# Lotion (HLB) Calculator



## boricua3177 (Mar 19, 2015)

Hello All!

Does anyone know of a good lotion HLB calculator?  I know that Lotion Crafter has one that they sell for $30, is it worth the money?

Thanks!


----------



## Rowan (Mar 19, 2015)

Swiftcraftymoney.com has a lotion making e-book, which I think includes a HLB calculator. You jjust have to donate 26 dollars to a charity. I've not bought it yet, it looks good though. Someone here may have more information?


----------



## lsg (Mar 19, 2015)

Honestly, I never really understood the HLB calculator.  I just know the basics of what makes a good lotion recipe.  I also have researched the properties of carrier oils so I know what each brings to the formula.  I recommend just reading Susan's basic formula and her free information from the swiftcftymonkey blog.

• _Given information_:

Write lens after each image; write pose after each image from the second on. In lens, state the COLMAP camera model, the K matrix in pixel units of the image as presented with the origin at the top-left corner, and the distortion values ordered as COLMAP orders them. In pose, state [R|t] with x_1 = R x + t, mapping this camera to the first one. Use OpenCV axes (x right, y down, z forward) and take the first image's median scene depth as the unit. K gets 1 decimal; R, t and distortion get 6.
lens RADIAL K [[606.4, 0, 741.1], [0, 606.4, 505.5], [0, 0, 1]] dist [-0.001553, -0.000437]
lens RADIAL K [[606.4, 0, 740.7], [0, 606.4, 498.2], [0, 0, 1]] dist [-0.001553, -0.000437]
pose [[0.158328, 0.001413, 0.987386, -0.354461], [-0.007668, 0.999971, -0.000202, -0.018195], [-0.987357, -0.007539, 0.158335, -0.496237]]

==

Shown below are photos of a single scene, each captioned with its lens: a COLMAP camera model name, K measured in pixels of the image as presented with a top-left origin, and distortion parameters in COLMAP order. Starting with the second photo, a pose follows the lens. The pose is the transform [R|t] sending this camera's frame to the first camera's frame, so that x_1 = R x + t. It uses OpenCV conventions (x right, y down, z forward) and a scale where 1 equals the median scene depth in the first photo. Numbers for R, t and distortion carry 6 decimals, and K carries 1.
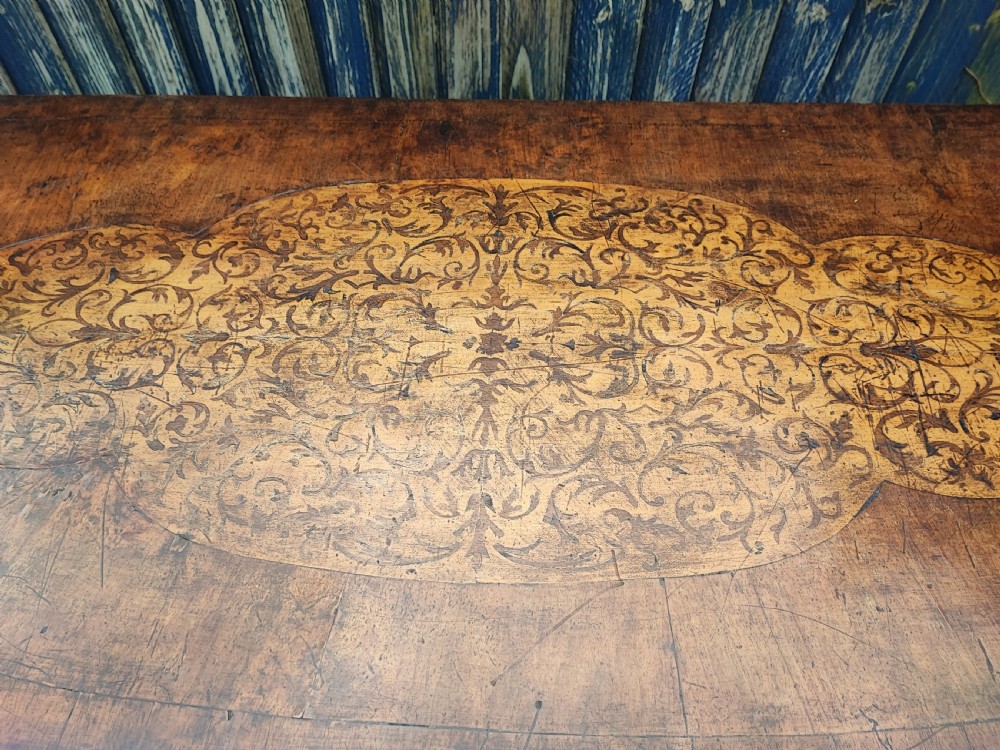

• _Study questions_:
A. Summarize the forum thread on lotion HLB calculators in two sentences.
B. Extend the forum thread on lotion HLB calculators past its last post.
The items play no part in what follows.

• _Answer list_:
A. A poster asks for a good lotion HLB calculator and whether the one Lotion Crafter sells for $30 is worth the money. One reply mentions a lotion-making e-book, available for a 26-dollar donation to a charity, that may include such a calculator, while another says the HLB calculator was never really clear to them and recommends Susan's basic formula and her free blog information instead.

B.
http://swiftcraftymonkey.blogspot.com/search?q=HLB++calculator


----------



## PuddinAndPeanuts (Mar 22, 2015)

Rowan said:


> Swiftcraftymoney.com has a lotion making e-book, which I think includes a HLB calculator. You jjust have to donate 26 dollars to a charity. I've not bought it yet, it looks good though. Someone here may have more information?




Susan's ebook is fantastic.  Really, really worth the money.  I don't recall though whether an HLC calculator is included.  I know she discusses HLB...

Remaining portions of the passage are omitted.